This Minimum Wage Hike Will Kill Jobs

The key thing you need to know about a minimum wage hike is that it will kill jobs.

About 80 percent of economists surveyed recognize this job-killing reality, points out  former chair of the White House Council of Economic Advisers and current Harvard economics department chairman Greg Mankiw in his popular textbook, Principles of Economics.

Moreover, 85 percent of econometric studies demonstrate this job-killing fact. U.S. News & World Report explains, “Proponents of a higher minimum wage point to a handful of studies that find no jobs effect to make their case. And it’s true, these studies do exist — but they’re in the extreme minority. Two economists from the Federal Reserve Board and the University of California-Irvine took the time to read all of the most credible research on the minimum wage from the past 20 years, and found an overwhelming 85 percent of it pointed to a decline in employment.”

James Buchanan, 1986 Nobel laureate in economics, famously wrote in The Wall Street Journal on April 25, 1996:

The inverse relationship between quantity demanded and price is the core proposition in economic science, which embodies the presupposition that human choice behavior is sufficiently rational to allow predictions to be made. Just as no physicist would claim that “water runs uphill,” no self-respecting economist would claim that increases in the minimum wage increase employment. Such a claim, if seriously advanced, becomes equivalent to a denial that there is even minimal scientific content in economics, and that, in consequence, economists can do nothing but write as advocates for ideological interests. Fortunately, only a handful of economists are willing to throw over the teaching of two centuries; we have not yet become a bevy of camp-following whores.

When legislating, U.S. Senators follow the Congressional Budget Office’s “score” of the cost of bills. In the middle of CBO’s range of estimates for a bill that raises the minimum wage from the current $7.25 per hour to $10.10 per hour is a loss of 500,000 jobs.

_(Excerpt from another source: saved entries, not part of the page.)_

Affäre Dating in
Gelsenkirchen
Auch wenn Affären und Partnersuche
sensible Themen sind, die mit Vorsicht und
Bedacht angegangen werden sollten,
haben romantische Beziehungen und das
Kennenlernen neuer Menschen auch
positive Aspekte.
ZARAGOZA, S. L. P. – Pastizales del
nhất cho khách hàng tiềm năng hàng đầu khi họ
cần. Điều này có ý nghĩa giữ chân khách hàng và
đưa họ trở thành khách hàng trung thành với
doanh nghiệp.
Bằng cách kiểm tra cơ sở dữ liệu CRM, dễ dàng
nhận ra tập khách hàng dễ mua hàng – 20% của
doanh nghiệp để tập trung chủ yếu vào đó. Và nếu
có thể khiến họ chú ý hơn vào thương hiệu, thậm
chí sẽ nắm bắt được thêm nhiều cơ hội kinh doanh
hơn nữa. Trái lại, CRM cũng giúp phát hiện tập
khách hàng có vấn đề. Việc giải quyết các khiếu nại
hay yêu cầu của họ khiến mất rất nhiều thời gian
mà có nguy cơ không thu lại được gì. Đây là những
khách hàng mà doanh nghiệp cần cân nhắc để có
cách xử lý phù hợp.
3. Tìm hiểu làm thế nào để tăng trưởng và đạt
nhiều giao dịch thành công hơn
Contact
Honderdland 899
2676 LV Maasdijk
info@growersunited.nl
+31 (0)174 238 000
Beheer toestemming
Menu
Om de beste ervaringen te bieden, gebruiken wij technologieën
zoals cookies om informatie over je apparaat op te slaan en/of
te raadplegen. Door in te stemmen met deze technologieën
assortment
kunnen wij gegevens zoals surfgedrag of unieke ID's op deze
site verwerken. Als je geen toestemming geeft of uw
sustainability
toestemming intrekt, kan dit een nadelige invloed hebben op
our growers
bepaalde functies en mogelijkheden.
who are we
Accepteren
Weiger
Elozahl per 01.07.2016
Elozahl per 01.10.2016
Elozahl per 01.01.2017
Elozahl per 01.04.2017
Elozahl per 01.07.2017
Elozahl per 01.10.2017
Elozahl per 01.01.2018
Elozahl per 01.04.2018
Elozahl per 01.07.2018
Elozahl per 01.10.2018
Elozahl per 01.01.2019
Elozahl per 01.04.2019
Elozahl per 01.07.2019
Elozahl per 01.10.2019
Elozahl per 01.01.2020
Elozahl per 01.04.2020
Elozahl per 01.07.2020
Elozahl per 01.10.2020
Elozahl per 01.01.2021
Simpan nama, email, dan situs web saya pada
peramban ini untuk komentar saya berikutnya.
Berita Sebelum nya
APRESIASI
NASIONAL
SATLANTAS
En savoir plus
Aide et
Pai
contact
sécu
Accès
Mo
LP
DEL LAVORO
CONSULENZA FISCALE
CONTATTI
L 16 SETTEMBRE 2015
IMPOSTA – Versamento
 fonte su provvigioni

While some on the left argue that the wealth transfer from the pockets of these half million workers who would be unemployed is worth it, polling shows that the vast majority of the American people do not agree the job loss is worth it. The Hill writes, “Even worse from Big Labor’s standpoint, recent polling has shown support for a minimum wage hike implodes once respondents consider job loss. A recent Bloomberg News National Poll found 57 percent believe it is “unacceptable” to risk 500,000 jobs…”

Senators voting for this minimum wage hike will have a hard time explaining their focus on job creation.